WILLS; PROBATE DOES NOT LOOK INTO INTRINSIC VALIDITY.
Normally, the probate of a will does not look into its intrinsic validity. The authentication of a will
decides no other questions than such as touch upon the capacity of the testator and the compliance with
those requisites or solemnities which the law prescribes for the validity of the wills. It does not
determine nor even by implication prejudge the validity or efficiency of the provisions of the will, thus
may be impugned as being vicious or null, notwithstanding its authentication. The question relating to
these points remain entirely unaffected, and may be raised even after the will has been authenticated.
FORECLOSURE SALE; RIGHTS OF BUYER THEREOF; BOND REQUIREMENT.
It is settled that the buyer in a foreclosure sale becomes the absolute owner of the property purchased if
it is not redeemed during the period of one year after the registration of the sale. As such, he is entitled
to the possession of the said property and can demand it at any time following the consolidation of
ownership in his name and the issuance to him of a new transfer certificate of title. The buyer can in
fact demand possession of the land even during the redemption period except that he has to post a bond
in accordance with Section 7 of Act No. 3133 as amended. No such bond is required after the
redemption period if the property is not redeemed. Possession of the land then becomes an absolute
right of the purchaser as confirmed owner. Upon proper application and proof of title, the issuance of
the writ of possession becomes a ministerial duty of the court.
MORAL DAMAGES; PURPOSE THEREOF.
The purpose of moral damages is essentially indemnity or reparation, both punishment or correction.
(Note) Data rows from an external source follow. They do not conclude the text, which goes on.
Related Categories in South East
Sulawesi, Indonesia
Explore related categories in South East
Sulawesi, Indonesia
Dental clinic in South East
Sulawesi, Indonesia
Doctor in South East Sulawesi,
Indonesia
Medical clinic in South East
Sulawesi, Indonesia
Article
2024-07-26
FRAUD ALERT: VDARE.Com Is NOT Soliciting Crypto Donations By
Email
Moral damages are emphatically not intended to enrich a complainant at the expense of a defendant;
they are awarded only to enable the injured party to obtain means, diversion or amusements that will
serve to alleviate the moral suffering he has undergone, by reason of the defendant's culpable action. In
other words, the award of moral damages is aimed at a restoration, within the limits of the possible, of
the spiritual status quo ante and, it must be proportionate to the suffering inflicted.
CONTRACTS; STIPULATION POUR AUTRUI; DEFINITION AND REQUISITES.
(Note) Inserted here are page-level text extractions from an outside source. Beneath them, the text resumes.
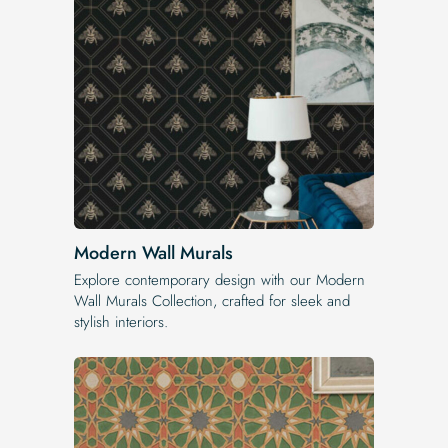
Modern Wall Murals
Explore contemporary design with our Modern
Wall Murals Collection, crafted for sleek and
stylish interiors.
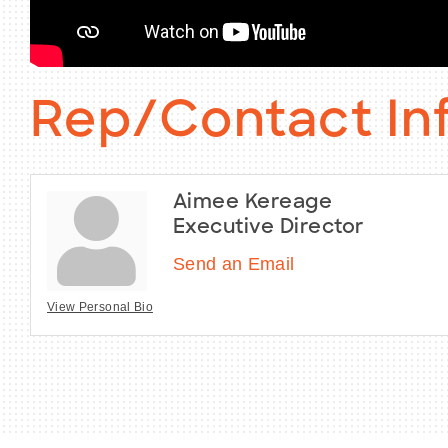
Rep/Contact In
Aimee Kereage
Executive Director
Send an Email
View Personal Bio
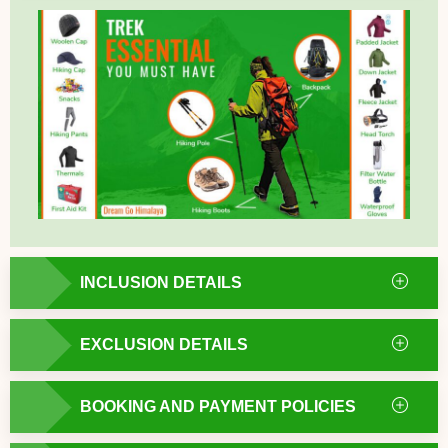
INCLUSION DETAILS
EXCLUSION DETAILS
BOOKING AND PAYMENT POLICIES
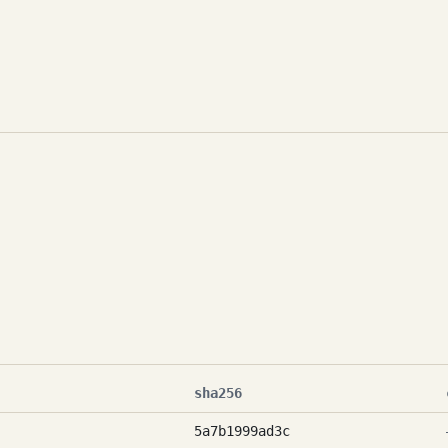
sha256
5a7b1999ad3c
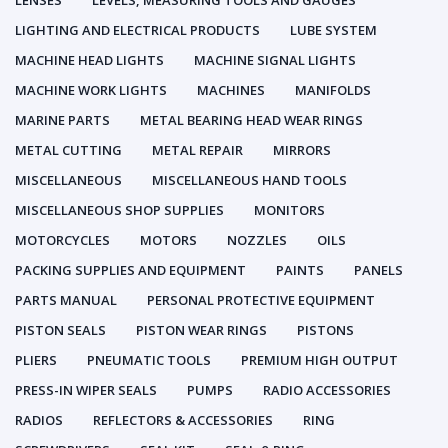
LENSES
LEVELS, MEASURING TOOLS AND GAUGES
LIGHTING AND ELECTRICAL PRODUCTS
LUBE SYSTEM
MACHINE HEAD LIGHTS
MACHINE SIGNAL LIGHTS
MACHINE WORK LIGHTS
MACHINES
MANIFOLDS
MARINE PARTS
METAL BEARING HEAD WEAR RINGS
METAL CUTTING
METAL REPAIR
MIRRORS
MISCELLANEOUS
MISCELLANEOUS HAND TOOLS
MISCELLANEOUS SHOP SUPPLIES
MONITORS
MOTORCYCLES
MOTORS
NOZZLES
OILS
PACKING SUPPLIES AND EQUIPMENT
PAINTS
PANELS
PARTS MANUAL
PERSONAL PROTECTIVE EQUIPMENT
PISTON SEALS
PISTON WEAR RINGS
PISTONS
PLIERS
PNEUMATIC TOOLS
PREMIUM HIGH OUTPUT
PRESS-IN WIPER SEALS
PUMPS
RADIO ACCESSORIES
RADIOS
REFLECTORS & ACCESSORIES
RING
A stipulation pour autrui is one in favor of a third person who may demand its fulfillment, provided he
communicated his acceptance to the obligor before its revocation. An incidental benefit or interest,
which another person gains, is not sufficient. The contracting parties must have clearly and deliberately
conferred a favor upon a third person. The requisites for such contract are: (1) the stipulation in favor
of a third person must be a part of the contract, and not the contract itself; (2) the favorable stipulation
should not be conditioned or compensated by any kind of obligation; and (3) neither of the contracting
parties bears the legal representation or authorization of the third party.
CONTRACTS; PERFECTION; QUALIFIED ACCEPTANCE.
Contracts that are consensual in nature, like a contract of sale, are perfected upon mere meeting of the
minds. Once there is concurrence between the offer and the acceptance upon the subject matter,
consideration, and terms of payment, a contract is produced. The offer must be certain. To convert the
offer into a contract, the acceptance must be absolute and must not qualify the terms of the offer; it
must be plain, unequivocal, unconditional, and without variance of any sort from the proposal. A
qualified acceptance, or one that involves a new proposal, constitutes a counter-offer and is a rejection
of the original offer. Consequently, when something is desired which is not exactly what is proposed
in the offer, such acceptance is not sufficient to generate consent because any modification or variation
from the terms of the offer annuls the offer.
REGISTRATION; NOT EQUIVALENT TO TITLE; TORRENS SYSTEM.
Registration is not the equivalent of title. Under the Torrens system, registration only gives validity to
the transfer or creates a lien upon the land. It was not established as a means of acquiring title to
private land because it merely confirms, but does not confer, ownership.